▶ _WHAT NEEDS TO BE DONE_: Among the entries that follow, the required portion opens with the line containing "-32,104 -50,-16v-13l-16,-5 5,-17" and closes with the line containing "2,-4 38,12 -8,26". Give that portion again exactly, and nothing else.

___ EXERCISE INPUT

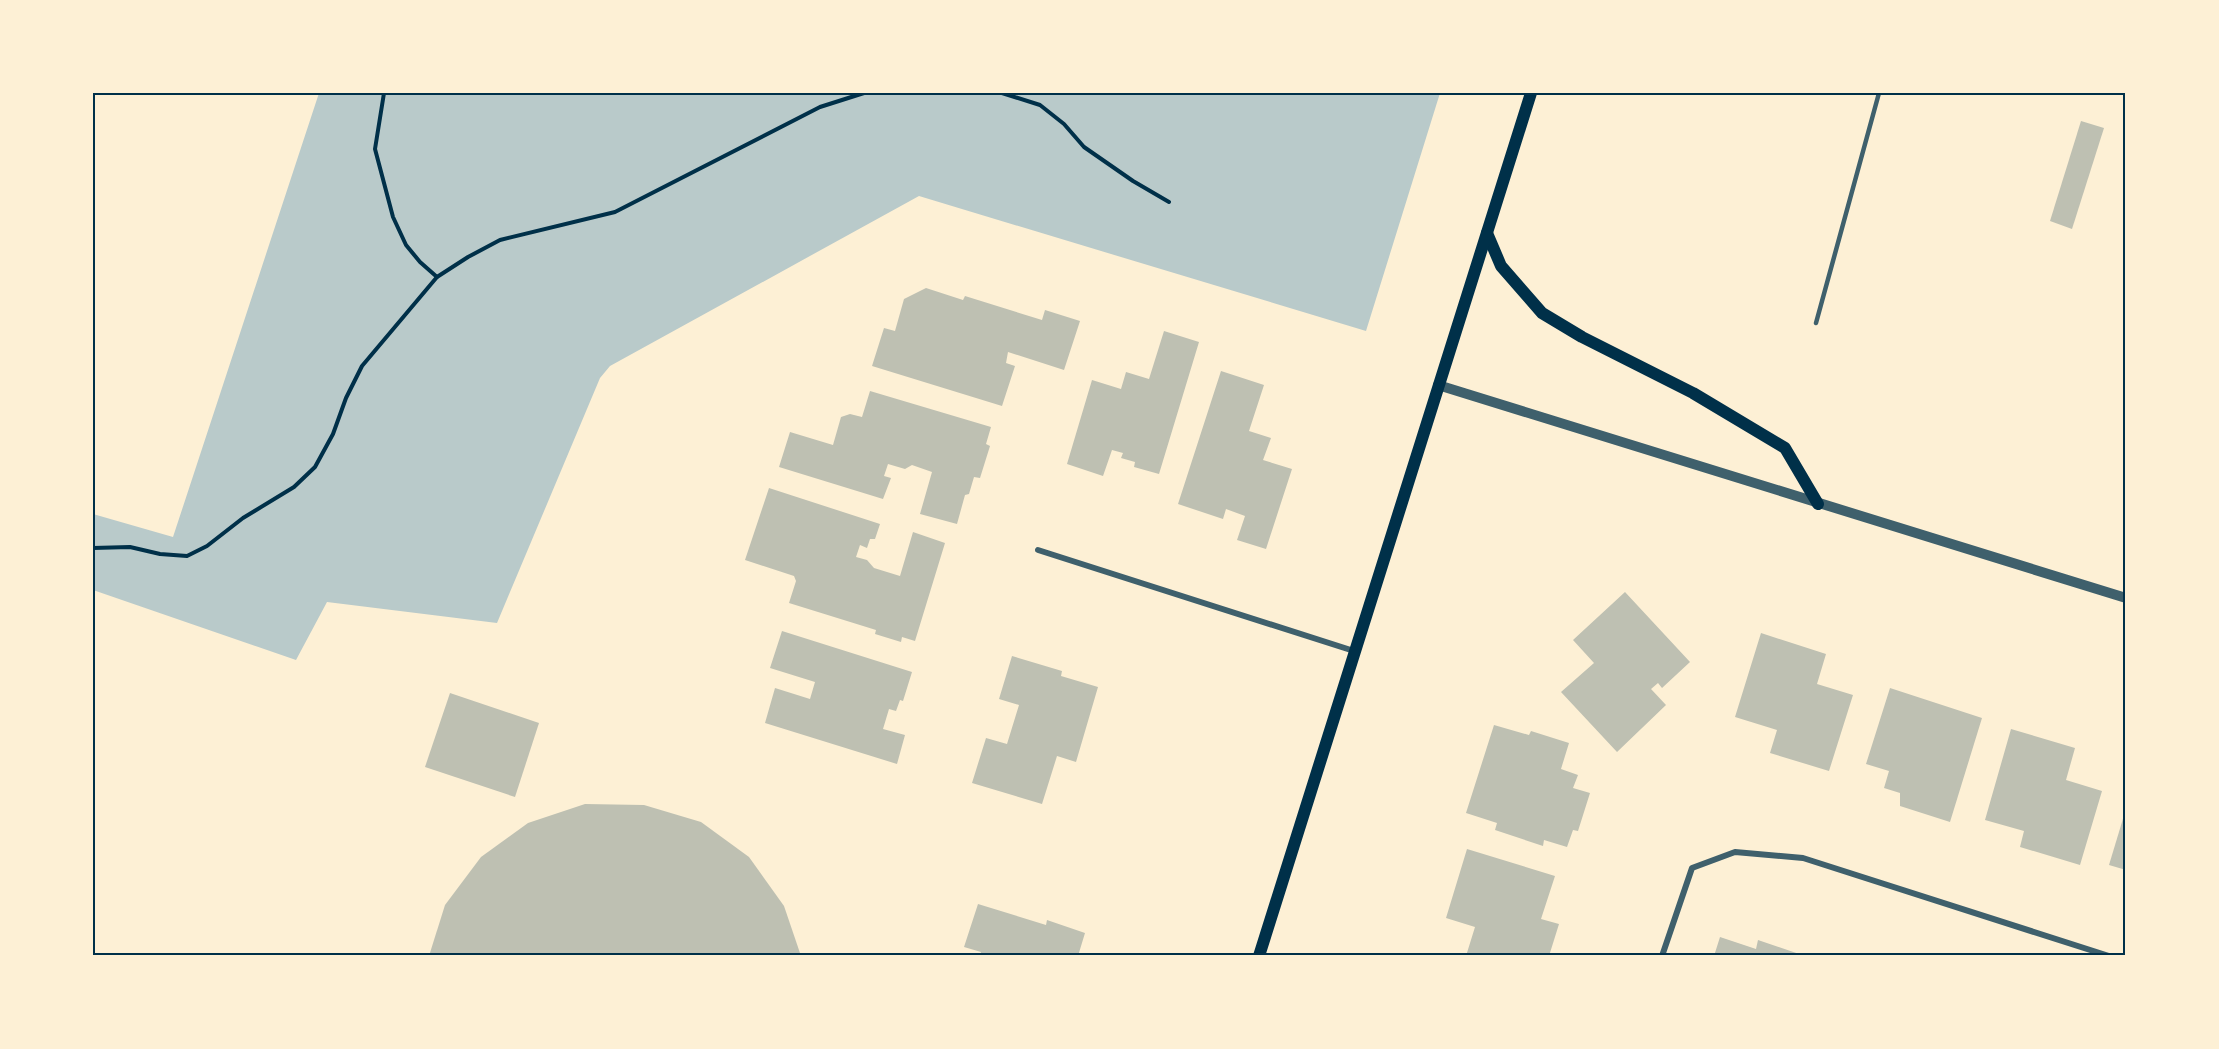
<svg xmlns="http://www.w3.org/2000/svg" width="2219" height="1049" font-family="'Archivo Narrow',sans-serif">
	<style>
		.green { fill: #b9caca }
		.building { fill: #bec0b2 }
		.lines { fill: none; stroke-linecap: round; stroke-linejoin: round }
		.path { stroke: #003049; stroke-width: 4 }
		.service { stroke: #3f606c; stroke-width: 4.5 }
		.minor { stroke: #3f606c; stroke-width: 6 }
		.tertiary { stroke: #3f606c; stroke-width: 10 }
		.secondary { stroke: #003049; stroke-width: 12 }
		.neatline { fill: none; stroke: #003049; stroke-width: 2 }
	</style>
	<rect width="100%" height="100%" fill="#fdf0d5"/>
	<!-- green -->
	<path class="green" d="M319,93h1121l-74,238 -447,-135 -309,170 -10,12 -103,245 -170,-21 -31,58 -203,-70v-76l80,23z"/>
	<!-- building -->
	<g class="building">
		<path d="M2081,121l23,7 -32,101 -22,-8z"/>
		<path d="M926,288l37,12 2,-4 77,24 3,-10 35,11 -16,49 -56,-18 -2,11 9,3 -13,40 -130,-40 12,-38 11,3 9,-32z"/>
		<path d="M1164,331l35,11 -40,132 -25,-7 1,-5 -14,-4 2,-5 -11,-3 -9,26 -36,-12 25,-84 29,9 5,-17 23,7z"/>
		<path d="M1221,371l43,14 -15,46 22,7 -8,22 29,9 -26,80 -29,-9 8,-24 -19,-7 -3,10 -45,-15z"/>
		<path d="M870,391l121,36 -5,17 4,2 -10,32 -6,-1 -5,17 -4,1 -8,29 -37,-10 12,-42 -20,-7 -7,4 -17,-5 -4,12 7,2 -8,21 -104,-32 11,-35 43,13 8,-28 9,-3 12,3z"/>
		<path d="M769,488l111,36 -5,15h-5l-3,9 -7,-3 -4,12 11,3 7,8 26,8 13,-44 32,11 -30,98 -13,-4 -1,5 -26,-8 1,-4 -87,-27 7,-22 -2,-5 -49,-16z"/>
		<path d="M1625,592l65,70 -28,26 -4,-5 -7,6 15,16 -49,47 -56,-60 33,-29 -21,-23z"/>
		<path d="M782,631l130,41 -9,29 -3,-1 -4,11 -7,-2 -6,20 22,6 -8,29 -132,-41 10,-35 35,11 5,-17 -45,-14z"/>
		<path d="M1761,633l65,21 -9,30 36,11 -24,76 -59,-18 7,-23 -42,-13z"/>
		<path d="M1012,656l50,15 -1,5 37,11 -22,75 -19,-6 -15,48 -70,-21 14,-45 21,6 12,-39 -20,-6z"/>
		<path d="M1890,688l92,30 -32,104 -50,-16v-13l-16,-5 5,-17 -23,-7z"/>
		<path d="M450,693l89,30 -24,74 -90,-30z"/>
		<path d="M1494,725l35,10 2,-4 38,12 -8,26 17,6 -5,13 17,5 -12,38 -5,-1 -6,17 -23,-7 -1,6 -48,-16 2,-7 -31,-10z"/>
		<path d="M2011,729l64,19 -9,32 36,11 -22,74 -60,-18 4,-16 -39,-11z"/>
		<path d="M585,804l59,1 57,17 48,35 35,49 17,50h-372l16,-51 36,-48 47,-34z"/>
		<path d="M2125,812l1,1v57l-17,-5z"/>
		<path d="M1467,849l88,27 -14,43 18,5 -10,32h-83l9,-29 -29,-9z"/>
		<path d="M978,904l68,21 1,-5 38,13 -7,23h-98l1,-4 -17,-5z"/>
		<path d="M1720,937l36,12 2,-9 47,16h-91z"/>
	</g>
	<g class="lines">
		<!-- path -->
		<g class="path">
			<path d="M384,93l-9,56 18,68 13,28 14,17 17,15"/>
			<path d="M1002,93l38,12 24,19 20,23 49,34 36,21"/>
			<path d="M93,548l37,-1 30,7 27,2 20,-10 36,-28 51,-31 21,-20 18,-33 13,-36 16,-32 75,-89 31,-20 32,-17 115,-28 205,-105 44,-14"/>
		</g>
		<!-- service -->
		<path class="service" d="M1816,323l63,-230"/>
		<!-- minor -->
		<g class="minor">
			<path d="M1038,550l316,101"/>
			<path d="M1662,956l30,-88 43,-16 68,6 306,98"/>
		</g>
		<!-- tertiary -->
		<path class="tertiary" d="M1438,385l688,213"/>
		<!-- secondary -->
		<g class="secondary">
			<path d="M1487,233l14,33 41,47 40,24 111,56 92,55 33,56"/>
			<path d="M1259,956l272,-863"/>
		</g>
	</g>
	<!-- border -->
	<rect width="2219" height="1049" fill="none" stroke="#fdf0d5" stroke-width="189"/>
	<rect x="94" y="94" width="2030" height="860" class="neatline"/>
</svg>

______

▶ _EXERCISE ANSWER_:
		<path d="M1890,688l92,30 -32,104 -50,-16v-13l-16,-5 5,-17 -23,-7z"/>
		<path d="M450,693l89,30 -24,74 -90,-30z"/>
		<path d="M1494,725l35,10 2,-4 38,12 -8,26 17,6 -5,13 17,5 -12,38 -5,-1 -6,17 -23,-7 -1,6 -48,-16 2,-7 -31,-10z"/>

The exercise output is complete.